Pixel coordinate boxes:
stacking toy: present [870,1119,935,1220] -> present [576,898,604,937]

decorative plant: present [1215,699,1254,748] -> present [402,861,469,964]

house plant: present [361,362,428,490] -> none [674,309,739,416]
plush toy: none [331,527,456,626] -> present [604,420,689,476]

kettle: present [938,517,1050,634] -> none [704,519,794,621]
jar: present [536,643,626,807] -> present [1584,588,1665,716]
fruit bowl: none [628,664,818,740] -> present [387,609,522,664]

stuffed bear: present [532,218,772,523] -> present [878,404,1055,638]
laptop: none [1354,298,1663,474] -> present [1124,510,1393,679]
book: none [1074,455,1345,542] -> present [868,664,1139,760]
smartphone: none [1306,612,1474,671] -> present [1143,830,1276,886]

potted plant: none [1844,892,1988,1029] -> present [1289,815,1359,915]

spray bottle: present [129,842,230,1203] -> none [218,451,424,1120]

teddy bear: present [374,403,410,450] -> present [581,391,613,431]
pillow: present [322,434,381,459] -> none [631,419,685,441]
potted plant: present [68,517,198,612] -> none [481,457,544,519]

> [Your goal]:
Please give back the entries above, unchanged and complete.

> [Output]:
stacking toy: present [870,1119,935,1220] -> present [576,898,604,937]

decorative plant: present [1215,699,1254,748] -> present [402,861,469,964]

house plant: present [361,362,428,490] -> none [674,309,739,416]
plush toy: none [331,527,456,626] -> present [604,420,689,476]

kettle: present [938,517,1050,634] -> none [704,519,794,621]
jar: present [536,643,626,807] -> present [1584,588,1665,716]
fruit bowl: none [628,664,818,740] -> present [387,609,522,664]

stuffed bear: present [532,218,772,523] -> present [878,404,1055,638]
laptop: none [1354,298,1663,474] -> present [1124,510,1393,679]
book: none [1074,455,1345,542] -> present [868,664,1139,760]
smartphone: none [1306,612,1474,671] -> present [1143,830,1276,886]

potted plant: none [1844,892,1988,1029] -> present [1289,815,1359,915]

spray bottle: present [129,842,230,1203] -> none [218,451,424,1120]

teddy bear: present [374,403,410,450] -> present [581,391,613,431]
pillow: present [322,434,381,459] -> none [631,419,685,441]
potted plant: present [68,517,198,612] -> none [481,457,544,519]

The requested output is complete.